Think beach sneakers modeled on camel feet, and tents like armadillo shells.

It's been 12 years since founder Janine Benyus published her treatise,...

"In addition to training practitioners, an important part of our job is to deepen the thinking. We're part of a Socratic dialogue that's going on within the biomimcry community," Benyus told me while we watched a pair of adolescent gorillas wrestle in their pen.

Between hugs and debates on sustainability over plates of potatoes au gratin, graduates presented their work. David Hammond, for example, a chemical ecologist from Berkeley, California, discussed Nike beach sneakers he designed inspired by camel feet, whose rubber soles spread to prevent sinking into the sand (the surface area gets successively larger as the soles sink).

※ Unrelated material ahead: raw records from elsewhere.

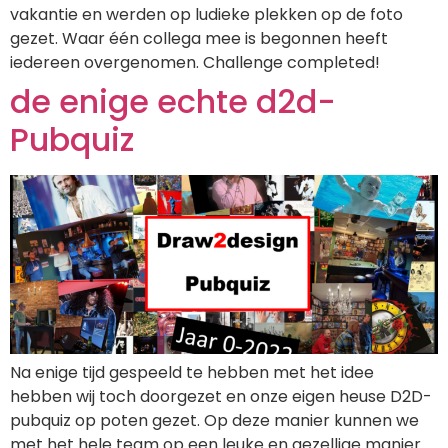
vakantie en werden op ludieke plekken op de foto
gezet. Waar één collega mee is begonnen heeft
iedereen overgenomen. Challenge completed!
de enige echte d2d-
Pubquiz
Na enige tijd gespeeld te hebben met het idee
hebben wij toch doorgezet en onze eigen heuse D2D-
pubquiz op poten gezet. Op deze manier kunnen we
met het hele team op een leuke en gezellige manier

Dennis Lin, a senior engineer at Boeing's Concept Center, spoke disappointedly about using the penguin as inspiration for commercial airplane design. He hoped to understand the way penguins adapt to rapid temperature extremes to learn how to prevent condensation inside the cabin. The comparison didn't work. The temperature shifts around a plane after liftoff are too drastic relative to what penguins experience, he said. "I guess we painted ourselves into a corner."

Bruce Hinds and Carl Hastrich, professors at Ontario College of Art & Design (OCAD), showcased slides of their students' work, including camping tents modeled on armadillo shells and skirts shaped like dahlia petals. And sprinkled between were heavy hitters like designer David Oakey, whose modular carpet design is based on the forest floor, and Benyus herself, who talked about what sustainable industry can learn from biology.

Industrial methods of production use intense amounts of heat and energy that generate toxins harmful to organisms and the environment, whereas "life creates conditions that are conducive to life," Benyus repeated throughout the weekend. Mimics are searching for ways to create products at room temperature without toxic chemicals, similar to ways mussels grow shells or spiders spin silk.

The conference-goers swooned over Benyus's demonstration of Asknature.org, a Web site released in November that's the first to innovate an encyclopedia of biology based on function rather than genus or species. Under functions like "temporarily attach" are entries on octopus suckers, riffle beetles claws, and blackberry spines that catch along the forest floor.

It's been a big year for biomimicry. Next semester, three universities will offer minors in conjunction with the guild—OCAD, Arizona State University, and Iberoamericana University in Mexico City—while across the globe, HOK, one of the world's largest architecture firms, has partnered with the guild to plan a new city in western India using biomimetic principles.

But as biomimicry gains popularity, mimics are suffering growing pains. Biologists called foul when Asheen Phansey, a lecturer at Babson College's MBA program in Boston, applied biomimicry to business practices in his conference talk. "You're touting standard business principles and embellishing them with pretty pictures of animals," one cried. "This is nature porn."

The debate boiled into a question still nagging the movement—to what degree is it emulation versus inspiration? Benyus told me, "Now is the very beginnings of a discipline that is applied biology, and we are figuring out the most appropriate questions to ask."